Realizing the various objects that make something as simple as a locative application like Foursquare work has been illuminating for me. I see my mobile phone differently. I see the landscape around me differently, constantly noticing cell towers, antennas and networked infrastructures of all kinds, and while most of these things still remain outside of the realm of full visibility—for some things, like data transfer speeds across a fiber-optic cable or the signal emitting from my mobile device, I will never be able to fully grasp on a sensory level—I believe the push toward increased levels of visibility with our mobile tools and infrastructure is ultimately vital to our understanding of identity and difference broadly. The push to make our objects disappear ends up mirroring our push to make otherness disappear, and, ultimately, as we continue to engage in cultural analysis and theory, this kind of difference plays a central role. As those modes of inquiry continue to grow, they will need to include objects as a central object of study. For through the study of objects like emerging locative and pervasive computing tools, we can begin to locate the essential relationship between humans and objects, and between visibility and alterity.

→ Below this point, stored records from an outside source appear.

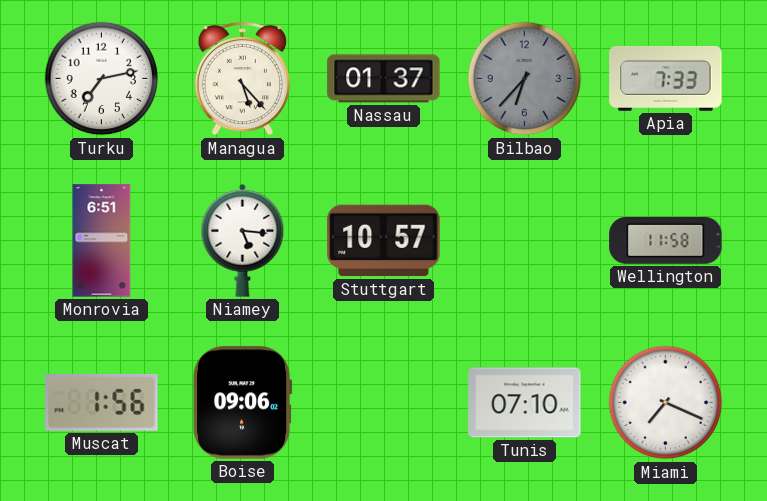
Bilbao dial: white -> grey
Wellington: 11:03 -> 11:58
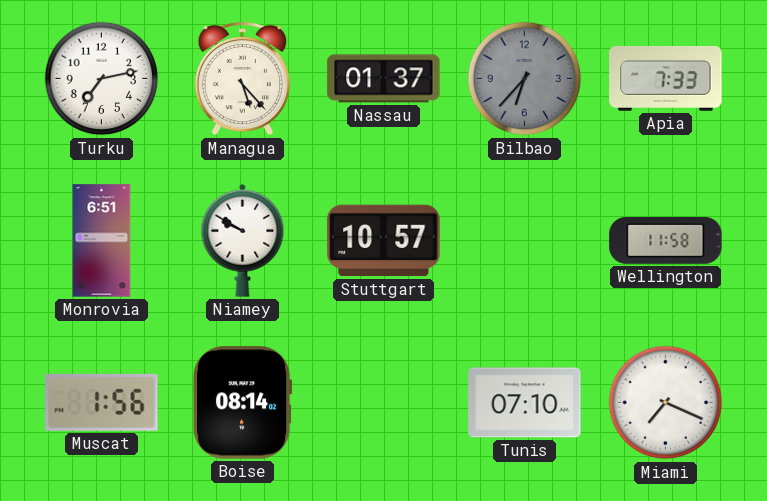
Niamey: 5:16 -> 9:50
Boise: 09:06 -> 08:14
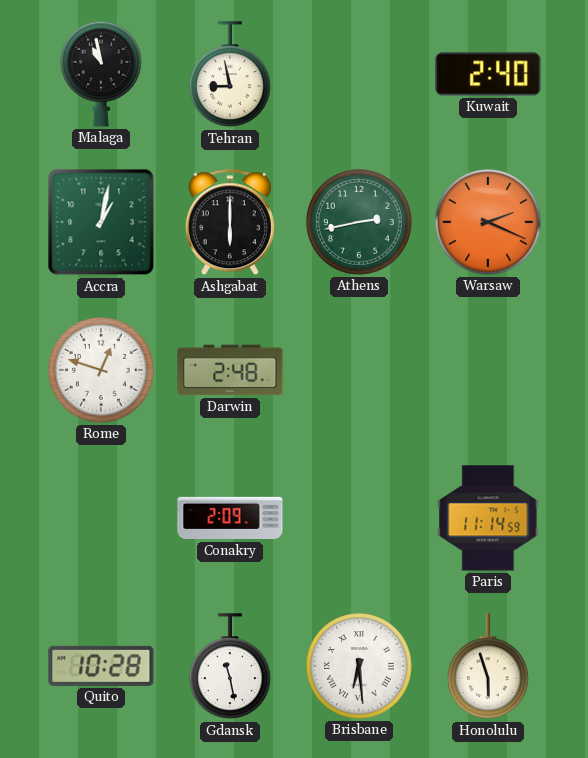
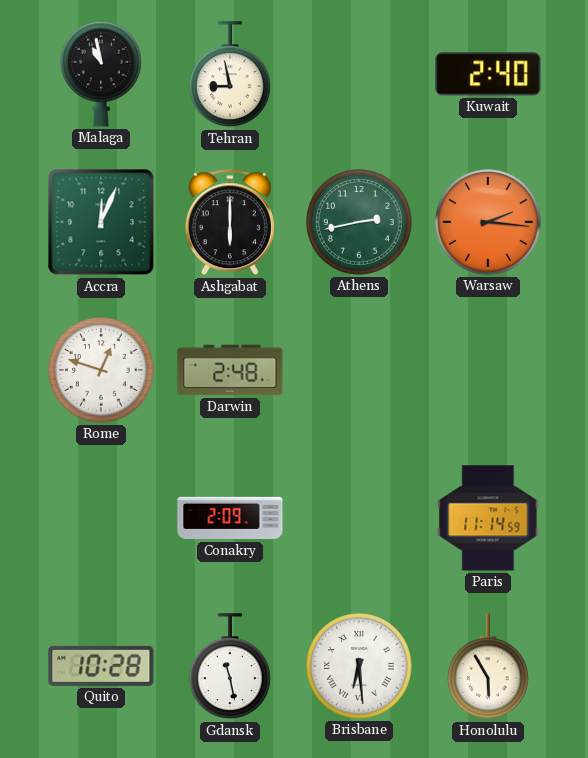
Accra: 1:02 -> 12:04
Warsaw: 2:19 -> 2:16
Honolulu: 5:57 -> 5:55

A shorter version of this chapter first appeared in The Routledge Handbook of Mobilities, edited by Peter Adey, David Bissell, Kevin Hannam, Peter Merriman and Mimi Sheller (New York: Routledge, 2014), 233–242.
1. Brian noted that in the event of a major power outage (e.g., in a natural disaster or a “terrorist attack”), the gasoline to keep generators running would first be rationed out to area hospitals; second in line would be Equinix. The need to keep the Internet running is prioritized as a central to national safety in such circumstances.
2. See Graham Harman, Tool-Being: Heidegger and the Metaphysics of Objects (Chicago: Open Court, 2002). Harman, as well as Ian Bogost in his book Alien Phenomenology, Or, What it’s Like to be a Thing (Minneapolis: University of Minnesota Press, 2012) argue for an “object-oriented ontology” that extends the theorizations of those like Bruno Latour and actor-network theory by arguing for “things” that can be theorized even outside of the network. Bogost’s approach finds limitations in actor-network theory since “entities are de-emphasized in favor of their couplings and decouplings.”
3. Interestingly, since it is “evergreen” and surrounded by mostly deciduous trees, there are a remarkable number of birds living in this cell-tower-made-tree because it offers year-round shelter.